SELECT name, email, s.ip_addresses
FROM users u
LEFT JOIN LATERAL (
 SELECT user_id, string_agg(ip_address, ',') "ip_addresses"
 FROM site_visits
 WHERE country in ('China')
 and user_id = u.id
 GROUP BY user_id
) s
ON u.id = s.user_id

Daha Okunaklı Sorgu İçin
Örnek

Şöyle yaparız

select u.*, last_visited 
from users u,
lateral(
 select concat(date, ' ', time) "last_visited" from site_visits 
 where user_id = u.id
 order by id desc 
 limit 1
) last_visited
where u.email = 'myuryichev2@guardian.co.uk'

18 Mayıs 2023 Perşembe

RisingWave - Streaming Database

Giriş

Aslında hem Stream Processing hem de Streaming Database bileşimidir.

PostgreSQL uyumlu SQL kullanır.

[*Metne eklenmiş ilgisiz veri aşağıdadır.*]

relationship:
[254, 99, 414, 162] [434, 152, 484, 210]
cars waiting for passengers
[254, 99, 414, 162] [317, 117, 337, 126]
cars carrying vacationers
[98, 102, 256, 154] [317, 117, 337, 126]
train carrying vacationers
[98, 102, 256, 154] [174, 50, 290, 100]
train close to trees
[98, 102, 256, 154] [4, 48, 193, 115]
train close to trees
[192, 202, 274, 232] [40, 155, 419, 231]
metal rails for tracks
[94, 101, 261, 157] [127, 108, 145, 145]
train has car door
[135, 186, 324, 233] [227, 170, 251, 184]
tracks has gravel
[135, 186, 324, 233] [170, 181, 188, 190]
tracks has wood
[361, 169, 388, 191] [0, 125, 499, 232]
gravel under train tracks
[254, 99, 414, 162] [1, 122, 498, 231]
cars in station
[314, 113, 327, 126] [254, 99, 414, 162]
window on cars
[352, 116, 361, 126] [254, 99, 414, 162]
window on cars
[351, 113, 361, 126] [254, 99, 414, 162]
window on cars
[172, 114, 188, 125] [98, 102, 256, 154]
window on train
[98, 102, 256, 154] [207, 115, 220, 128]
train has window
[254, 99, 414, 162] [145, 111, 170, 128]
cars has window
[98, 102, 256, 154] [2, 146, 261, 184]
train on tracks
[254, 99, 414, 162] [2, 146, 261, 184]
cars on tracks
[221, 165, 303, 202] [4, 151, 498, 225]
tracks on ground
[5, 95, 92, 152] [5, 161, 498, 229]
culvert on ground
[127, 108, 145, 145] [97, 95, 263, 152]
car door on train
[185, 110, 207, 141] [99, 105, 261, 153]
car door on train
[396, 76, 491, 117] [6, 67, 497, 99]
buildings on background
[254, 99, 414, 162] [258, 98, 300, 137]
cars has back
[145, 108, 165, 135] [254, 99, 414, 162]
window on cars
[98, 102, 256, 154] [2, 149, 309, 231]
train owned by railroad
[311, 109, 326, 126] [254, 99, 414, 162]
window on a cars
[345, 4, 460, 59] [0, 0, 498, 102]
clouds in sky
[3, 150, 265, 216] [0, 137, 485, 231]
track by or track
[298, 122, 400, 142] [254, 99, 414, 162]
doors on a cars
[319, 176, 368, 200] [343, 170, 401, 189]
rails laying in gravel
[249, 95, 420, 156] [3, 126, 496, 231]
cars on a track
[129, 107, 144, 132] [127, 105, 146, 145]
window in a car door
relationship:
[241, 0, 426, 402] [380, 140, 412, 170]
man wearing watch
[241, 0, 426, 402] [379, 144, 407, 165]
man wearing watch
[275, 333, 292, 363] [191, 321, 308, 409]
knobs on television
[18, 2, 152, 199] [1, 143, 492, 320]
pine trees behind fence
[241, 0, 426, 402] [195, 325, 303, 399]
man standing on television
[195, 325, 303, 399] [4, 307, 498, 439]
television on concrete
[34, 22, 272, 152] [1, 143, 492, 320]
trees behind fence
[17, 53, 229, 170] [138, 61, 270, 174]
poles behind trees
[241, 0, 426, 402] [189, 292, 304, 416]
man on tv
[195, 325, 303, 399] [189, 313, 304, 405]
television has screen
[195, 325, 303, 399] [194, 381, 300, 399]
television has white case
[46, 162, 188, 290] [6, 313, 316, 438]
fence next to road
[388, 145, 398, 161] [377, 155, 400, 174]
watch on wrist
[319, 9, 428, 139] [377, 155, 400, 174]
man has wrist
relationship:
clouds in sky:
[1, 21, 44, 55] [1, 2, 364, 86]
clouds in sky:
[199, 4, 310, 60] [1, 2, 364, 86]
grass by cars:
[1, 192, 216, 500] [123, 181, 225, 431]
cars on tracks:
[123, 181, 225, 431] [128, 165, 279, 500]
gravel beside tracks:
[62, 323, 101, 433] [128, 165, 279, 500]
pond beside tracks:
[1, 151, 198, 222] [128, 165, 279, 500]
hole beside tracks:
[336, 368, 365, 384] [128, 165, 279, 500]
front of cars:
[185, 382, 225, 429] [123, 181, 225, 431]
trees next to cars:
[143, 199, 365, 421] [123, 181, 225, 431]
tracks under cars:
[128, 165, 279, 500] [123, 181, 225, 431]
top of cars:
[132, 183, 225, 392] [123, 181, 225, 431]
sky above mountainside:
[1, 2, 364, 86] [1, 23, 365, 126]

Açıklaması şöyle

Apache Flink, as a big-data system, has faced criticism regarding its ease-of-use and cost efficiency. Observing this, some vendors are building their own stream processing systems to offer an improved experience in the cloud. RisingWave, for example, is creating a distributed SQL streaming database from scratch, aiming to provide a PostgreSQL-like stream processing experience with a cloud-native architecture.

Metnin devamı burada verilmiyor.